Demographic predictions of the effects of inbreeding depression on population dynamics requires demographic estimates of inbreeding depression. Some predictions could be made about how strong inbreeding depression might be in a population using simulations with assumptions regarding the demographic history, mutation parameters, recombination rate (none of which are understood well in the vaquita). However, these are only useful for making very rough assessments and not for making specific predictions for a particular population. Another issue is that even if these parameters are known exactly, such predictions are probably not very reliable because of the stochasticity in all the factors that lead to the observed real inbreeding load and drift load in a given population.

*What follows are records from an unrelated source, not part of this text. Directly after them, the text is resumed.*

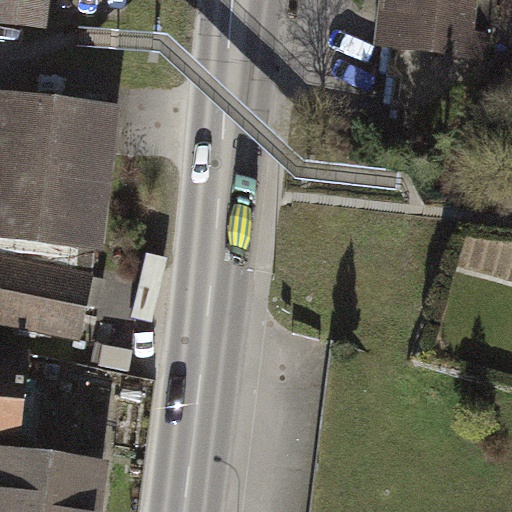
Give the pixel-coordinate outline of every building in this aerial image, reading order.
[(47,0),(0,0),(0,19),(44,25),(47,0)] [(511,0),(371,0),(366,48),(485,62),(491,11),(511,13),(511,0)] [(115,111),(0,96),(0,227),(98,240),(115,111)] [(0,325),(83,339),(98,240),(0,227),(0,325)] [(21,361),(0,358),(0,446),(13,449),(21,361)] [(13,449),(0,446),(0,511),(94,511),(102,460),(13,449)]
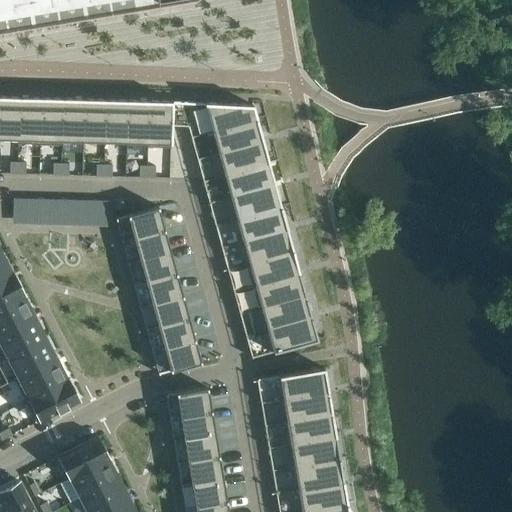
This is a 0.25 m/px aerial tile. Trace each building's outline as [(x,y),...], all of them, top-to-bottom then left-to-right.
[(0,0),(0,30),(186,0),(0,0)] [(0,95),(0,137),(17,138),(18,138),(19,96),(11,96),(0,95)] [(17,138),(17,143),(39,144),(41,97),(19,96),(18,138),(17,138)] [(41,97),(39,144),(61,144),(62,144),(62,140),(61,140),(62,98),(41,97)] [(62,98),(61,140),(62,140),(83,140),(84,98),(62,98)] [(84,98),(83,140),(104,141),(105,99),(84,98)] [(105,99),(104,141),(114,141),(123,141),(126,141),(127,99),(105,99)] [(127,99),(126,141),(146,142),(147,142),(149,100),(127,99)] [(146,142),(146,147),(147,147),(170,147),(170,142),(171,124),(171,102),(171,101),(171,100),(149,100),(147,142),(146,142)] [(252,104),(203,102),(204,103),(211,130),(256,118),(252,104)] [(256,118),(211,130),(217,152),(262,140),(256,118)] [(262,140),(217,152),(223,174),(268,162),(262,140)] [(9,161),(9,173),(17,173),(17,162),(9,161)] [(17,162),(17,173),(25,174),(25,162),(17,162)] [(52,162),(52,174),(60,175),(60,163),(52,162)] [(268,162),(223,174),(229,196),(274,184),(268,162)] [(60,163),(60,175),(68,175),(68,163),(60,163)] [(96,164),(95,176),(103,176),(104,164),(96,164)] [(104,164),(103,176),(112,176),(112,164),(104,164)] [(139,165),(139,177),(146,177),(147,165),(139,165)] [(147,165),(146,177),(155,177),(155,165),(147,165)] [(274,184),(229,196),(235,218),(280,206),(274,184)] [(114,223),(114,197),(14,195),(14,220),(114,223)] [(157,206),(126,214),(133,237),(164,229),(157,206)] [(280,206),(235,218),(242,240),(286,228),(280,206)] [(286,228),(242,240),(248,262),(292,250),(286,228)] [(164,229),(133,237),(139,259),(170,251),(164,229)] [(292,250),(248,262),(254,284),(298,272),(292,250)] [(0,252),(0,251),(0,278),(11,273),(0,252)] [(170,251),(139,259),(145,281),(176,273),(170,251)] [(298,272),(254,284),(260,306),(304,294),(298,272)] [(11,273),(0,278),(0,305),(22,294),(11,273)] [(176,273),(145,281),(151,303),(182,295),(176,273)] [(22,294),(0,305),(0,332),(33,316),(22,294)] [(304,294),(260,306),(266,328),(310,316),(304,294)] [(182,295),(151,303),(157,325),(188,317),(182,295)] [(33,316),(0,332),(0,342),(7,356),(44,337),(33,316)] [(310,316),(266,328),(272,351),(316,339),(310,316)] [(188,317),(157,325),(163,347),(194,339),(188,317)] [(44,337),(7,356),(18,377),(13,379),(14,380),(56,358),(44,337)] [(194,339),(163,347),(169,370),(200,362),(194,339)] [(56,358),(14,380),(25,401),(67,379),(67,378),(66,379),(56,358)] [(323,367),(277,375),(281,398),(327,391),(323,367)] [(67,379),(25,401),(36,422),(40,420),(57,411),(57,412),(67,406),(78,400),(67,379)] [(206,386),(175,392),(179,415),(210,410),(206,386)] [(327,391),(281,398),(285,421),(331,413),(327,391)] [(210,410),(179,415),(183,438),(214,432),(210,410)] [(331,413),(285,421),(289,443),(334,436),(334,435),(331,413)] [(5,429),(0,431),(0,437),(2,440),(12,435),(8,427),(5,429)] [(214,432),(183,438),(186,460),(218,455),(214,432)] [(96,436),(58,456),(69,477),(107,457),(96,436)] [(334,436),(289,443),(293,466),(338,458),(334,436)] [(218,455),(186,460),(190,483),(222,477),(218,455)] [(70,477),(59,483),(69,502),(80,497),(117,478),(107,458),(108,458),(107,457),(69,477),(70,477)] [(338,458),(293,466),(297,488),(342,480),(338,458)] [(222,477),(190,483),(194,505),(226,500),(222,477)] [(117,478),(80,497),(87,511),(100,511),(128,498),(127,496),(124,491),(117,478)] [(342,480),(297,488),(300,511),(346,503),(342,480)] [(35,511),(19,481),(0,490),(0,494),(9,511),(35,511)] [(36,481),(28,485),(34,495),(41,492),(36,481)] [(0,511),(9,511),(0,494),(0,511)] [(128,498),(100,511),(135,511),(131,504),(129,500),(128,498)] [(227,511),(226,500),(194,505),(195,511),(227,511)] [(46,501),(39,505),(42,511),(51,511),(52,511),(46,501)] [(346,503),(300,511),(349,511),(349,509),(347,509),(346,503)]
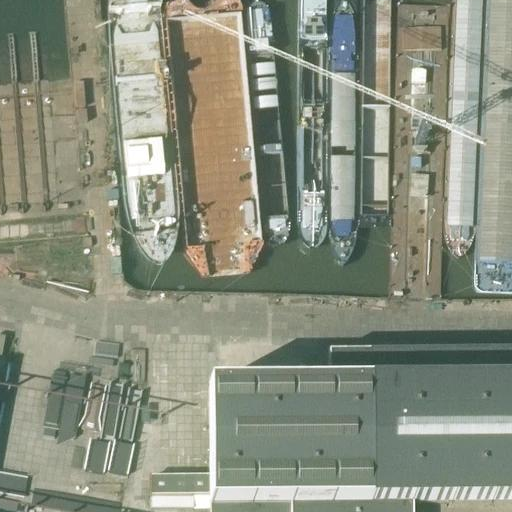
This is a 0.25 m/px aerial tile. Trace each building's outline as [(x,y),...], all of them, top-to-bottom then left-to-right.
[(0,191),(69,188),(67,144),(0,147),(0,191)] [(123,405),(136,355),(96,345),(93,357),(105,360),(95,398),(123,405)] [(149,479),(149,499),(149,511),(192,511),(192,498),(208,498),(208,511),(410,511),(411,505),(511,504),(511,356),(327,358),(327,387),(207,389),(208,478),(149,479)] [(78,427),(106,424),(105,411),(77,413),(78,427)] [(93,453),(109,458),(105,471),(125,477),(134,446),(99,436),(93,453)] [(37,510),(49,511),(118,511),(124,482),(76,474),(74,488),(42,482),(37,510)]
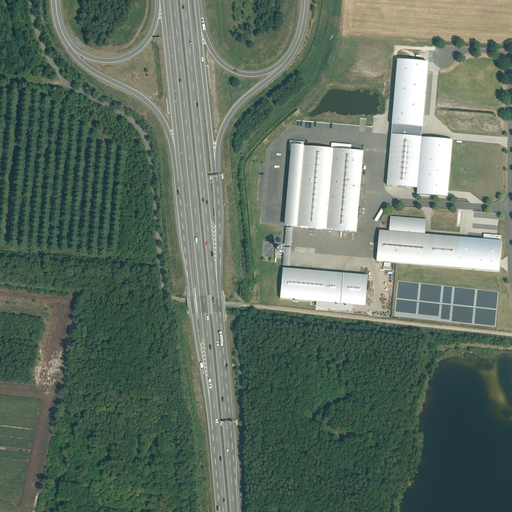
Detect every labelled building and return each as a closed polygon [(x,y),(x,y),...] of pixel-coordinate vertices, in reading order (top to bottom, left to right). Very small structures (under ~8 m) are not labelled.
[(398,62),(391,135),(422,138),(429,65),(398,62)] [(391,135),(386,186),(417,189),(422,138),(391,135)] [(452,141),(422,138),(417,189),(417,196),(447,198),(452,141)] [(359,151),(287,145),(280,226),(353,231),(359,151)] [(388,231),(378,231),(375,262),(499,272),(501,241),(426,235),(428,220),(389,217),(388,231)] [(291,246),(293,228),(286,227),(284,245),(291,246)] [(369,276),(283,269),(281,299),(367,306),(369,276)]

Thus, a major concern is that there is no direct demographic estimate of inbreeding depression in the vaquita. This is understandable because there are very few individuals where fitness could be assayed, and because there are no individuals that have been examined that are the result of close inbreeding (their genomic estimate of average inbreeding in 10 individuals is 0.05). This lack of more highly inbred individuals could be because the bottleneck is too recent or because these individuals have died because of low viability. In other words, there is no ground truth for the prediction of no inbreeding depression in individuals that are actually inbred. Obviously, if the species survive into the future there will be close inbreeding because the current numbers are so low which could lead to some fitness component being quite low due to inbreeding depression.

General conclusion

Hope for recovery in the vaquita is qualitatively supported by theory, which predicts that a) a modest historical effective population size (Ne) reduces the inbreeding load ascribed to (partially) recessive deleterious alleles, increasing the resilience of the populations to future inbreeding (García-Dorado 2007) and b) after a reduction of the population size, purging tends to reduce and partially revert inbreeding depression as long as the population is not so small that natural selection becomes inefficient (García-Dorado 2012). Therefore, we agree with the message given by Robinson et al. (2022) that it is worthwhile and necessary to completely halt bycatch at once, and we think there would be ground for this message even if only on the basis of theoretical predictions, but there is no evidence that the inbreeding load of the extant population is irrelevant, and the optimistic rate of increase in population size observed in the simulations may not be a reliable representation of the future. Vaquitas might not be fatally doomed to extinction, but their prospects are dismal. If the conclusions in the vaquita paper are naïvely accepted and those methods used as a blueprint for simulation of viability and conservation policy on other small, endangered populations, it will likely lead to misguided management, and then to extinctions.